Now he can't sleep. And when he does manage to doze off, he has a recurring dream: he's swimming in a pool and everywhere there is gold, silver, treasure chests. He loves his work, gliding about a world of silence, beauty, history and death.

Metroci gave up $30,000 a year as a hard-hat diver working underwater construction to hunt treasure for Fisher at $102 a week. "I don't make a lot of money," he says. "But I'm happy. How many people can say that when they're driving to the office?"

Soon one of the marine archeologists had him hooked on Spanish history. "You get addicted to it," he says. "It's like a drug." And when he gets paid, it's often in pieces of eight. Last week, he sold a coin for $800 to pay the rent.

Armed with his bonus gold bar for the find, Kane Fisher walked into a local Buick dealer last week, plopped down the gold and drove off in a new Electra. Others tried to fathom the historic proportion of it all.

"These ships were the space shuttles of the 17th century," reflected photographer Kincaid, 39. "I'll never have a chance to walk on the moon, but this is just as good."

For others, it was part Love Boat, part A-Team, with 35 armed guards ready to defend the Atocha from interlopers. What if they actually shoot someone? And what if they bleed? Let the sharks feed. But the silver fishing might have to come to a halt. And what would Ralph, the friendly barracuda, think about blood in the water? "We don't want to shoot anybody," says Fisher.

Still there was talk of pirates and gunfights, of how to defend against James Bond types out to make off with the bars underwater. Or the Cuban navy?

"It's sooo American to guard your treasure," laughed a French photographer. "It's like a western."

Near the ladder, one Chicago investor suited up to inspect his goods. He had $100,000 in the deal, and figured his take at $2 million.

"See ya later," he said, diving overboard. "Gotta go to the bank."

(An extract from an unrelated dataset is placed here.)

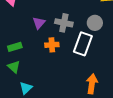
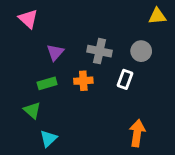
purple triangle: (39, 23) -> (55, 52), moved
white rectangle: (83, 44) -> (125, 79), size x0.6
green rectangle: (15, 47) -> (47, 83), moved

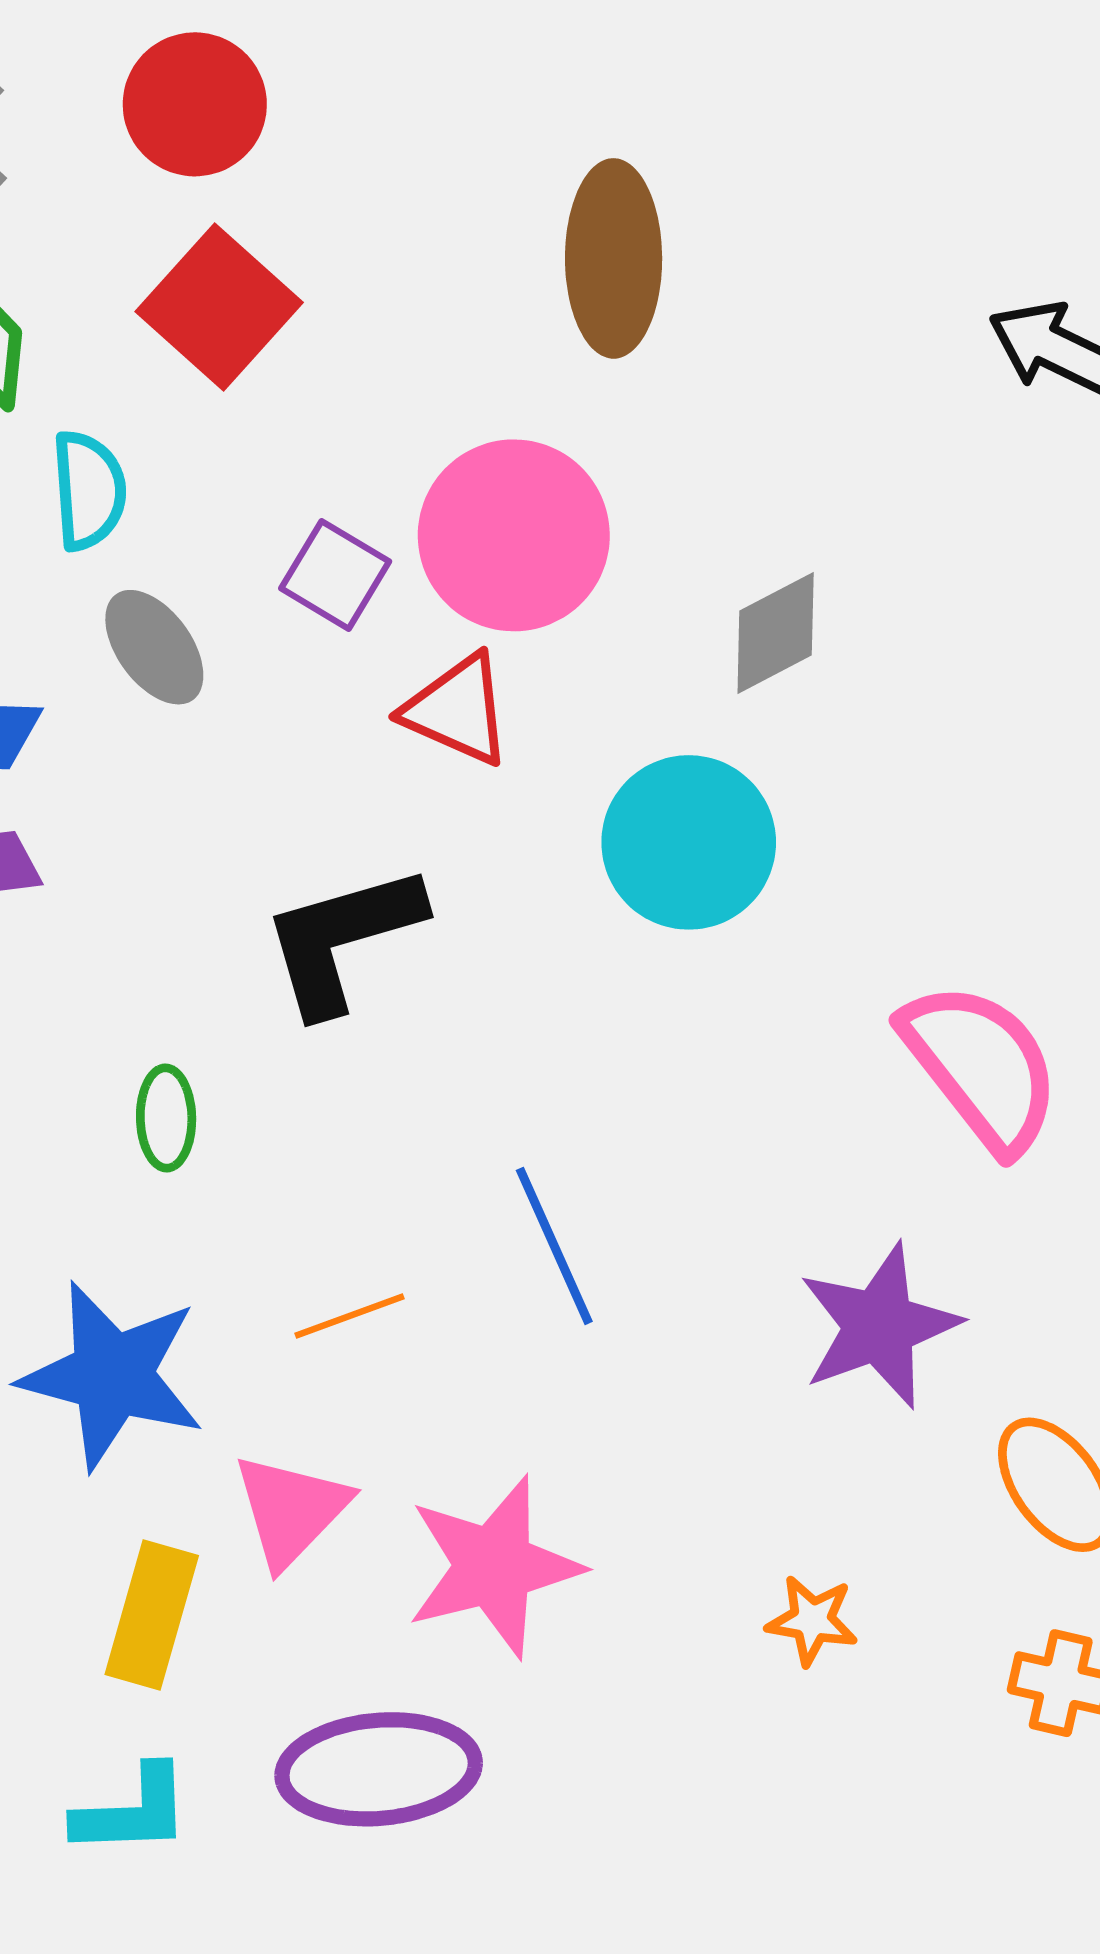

Then it was time to go, as visitors climbed into a 39-foot charter boat, its 620-horsepower Detroit diesels revving through the light chop. Skipper Bill Kieldsen, 40, an 18-carat gold marlin about his neck, a gold Rolex on a wrist, nodded at the spot where the Atocha lay.

"I've trolled right over it for years," he said, shaking his head. "Going for grouper."

So what's the message? What's the moral of the story?

"If you have a dream you believe in," says Deo Fisher, "go for it!"